Give back exactly the lines from the start of the listing to the line containing "left shoulder: (126, 144)", inclusive, and nothing beyond them.

_ _ _ _

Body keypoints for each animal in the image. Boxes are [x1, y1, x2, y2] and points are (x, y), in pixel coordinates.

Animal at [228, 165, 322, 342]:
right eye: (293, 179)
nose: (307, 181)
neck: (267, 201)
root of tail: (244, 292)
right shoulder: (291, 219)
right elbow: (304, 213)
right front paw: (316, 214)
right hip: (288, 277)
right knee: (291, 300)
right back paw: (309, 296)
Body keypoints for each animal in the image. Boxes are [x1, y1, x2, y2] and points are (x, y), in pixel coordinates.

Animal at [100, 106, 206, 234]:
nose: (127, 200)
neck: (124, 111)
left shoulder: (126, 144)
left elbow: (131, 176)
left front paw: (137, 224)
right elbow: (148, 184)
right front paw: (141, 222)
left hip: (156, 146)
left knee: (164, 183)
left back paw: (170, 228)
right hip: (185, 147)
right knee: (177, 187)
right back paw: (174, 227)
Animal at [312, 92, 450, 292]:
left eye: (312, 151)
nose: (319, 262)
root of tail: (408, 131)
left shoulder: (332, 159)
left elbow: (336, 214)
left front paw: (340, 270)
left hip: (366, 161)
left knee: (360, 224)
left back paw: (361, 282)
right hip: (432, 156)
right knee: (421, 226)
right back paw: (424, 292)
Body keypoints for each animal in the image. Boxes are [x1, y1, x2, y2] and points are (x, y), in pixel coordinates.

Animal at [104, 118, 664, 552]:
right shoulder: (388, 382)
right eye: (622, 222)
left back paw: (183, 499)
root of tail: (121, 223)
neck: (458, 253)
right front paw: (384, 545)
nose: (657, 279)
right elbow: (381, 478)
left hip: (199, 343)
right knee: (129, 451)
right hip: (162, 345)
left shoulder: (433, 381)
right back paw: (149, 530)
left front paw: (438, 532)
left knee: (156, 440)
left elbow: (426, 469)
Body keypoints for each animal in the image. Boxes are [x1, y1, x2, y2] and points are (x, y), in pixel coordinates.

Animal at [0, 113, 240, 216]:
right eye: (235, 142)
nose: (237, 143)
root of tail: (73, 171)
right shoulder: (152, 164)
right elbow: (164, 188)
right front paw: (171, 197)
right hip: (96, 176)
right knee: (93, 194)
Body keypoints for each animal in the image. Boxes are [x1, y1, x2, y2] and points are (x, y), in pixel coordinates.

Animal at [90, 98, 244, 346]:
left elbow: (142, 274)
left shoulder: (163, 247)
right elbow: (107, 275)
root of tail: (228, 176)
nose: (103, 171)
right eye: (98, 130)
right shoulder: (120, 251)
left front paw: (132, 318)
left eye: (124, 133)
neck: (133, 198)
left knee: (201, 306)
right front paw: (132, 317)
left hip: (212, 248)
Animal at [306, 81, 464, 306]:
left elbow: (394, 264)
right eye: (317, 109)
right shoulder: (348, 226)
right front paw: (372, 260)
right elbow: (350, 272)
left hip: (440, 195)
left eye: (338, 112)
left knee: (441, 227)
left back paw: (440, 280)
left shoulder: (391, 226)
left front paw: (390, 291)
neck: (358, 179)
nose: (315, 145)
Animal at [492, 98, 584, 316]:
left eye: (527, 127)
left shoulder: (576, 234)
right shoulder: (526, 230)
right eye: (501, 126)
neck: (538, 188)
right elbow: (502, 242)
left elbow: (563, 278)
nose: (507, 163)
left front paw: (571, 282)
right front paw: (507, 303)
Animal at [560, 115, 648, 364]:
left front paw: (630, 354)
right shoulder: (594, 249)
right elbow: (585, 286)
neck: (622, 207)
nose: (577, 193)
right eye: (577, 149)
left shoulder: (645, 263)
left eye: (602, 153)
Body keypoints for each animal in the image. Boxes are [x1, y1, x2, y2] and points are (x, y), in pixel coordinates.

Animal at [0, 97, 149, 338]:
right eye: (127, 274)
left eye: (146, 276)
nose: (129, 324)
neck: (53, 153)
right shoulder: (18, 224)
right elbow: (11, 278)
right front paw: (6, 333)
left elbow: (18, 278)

_ _ _ _

Response for this exercise:
Body keypoints for each animal in the image. Boxes are [x1, y1, x2, y2] and points are (x, y), in pixel coordinates.

Animal at [228, 165, 322, 342]:
right eye: (293, 179)
nose: (307, 181)
neck: (267, 201)
root of tail: (244, 292)
right shoulder: (291, 219)
right elbow: (304, 213)
right front paw: (316, 214)
right hip: (288, 277)
right knee: (291, 300)
right back paw: (309, 296)
Body keypoints for each animal in the image. Boxes are [x1, y1, x2, y2] and points are (x, y), in pixel coordinates.

Animal at [100, 106, 206, 234]:
nose: (127, 200)
neck: (124, 111)
left shoulder: (126, 144)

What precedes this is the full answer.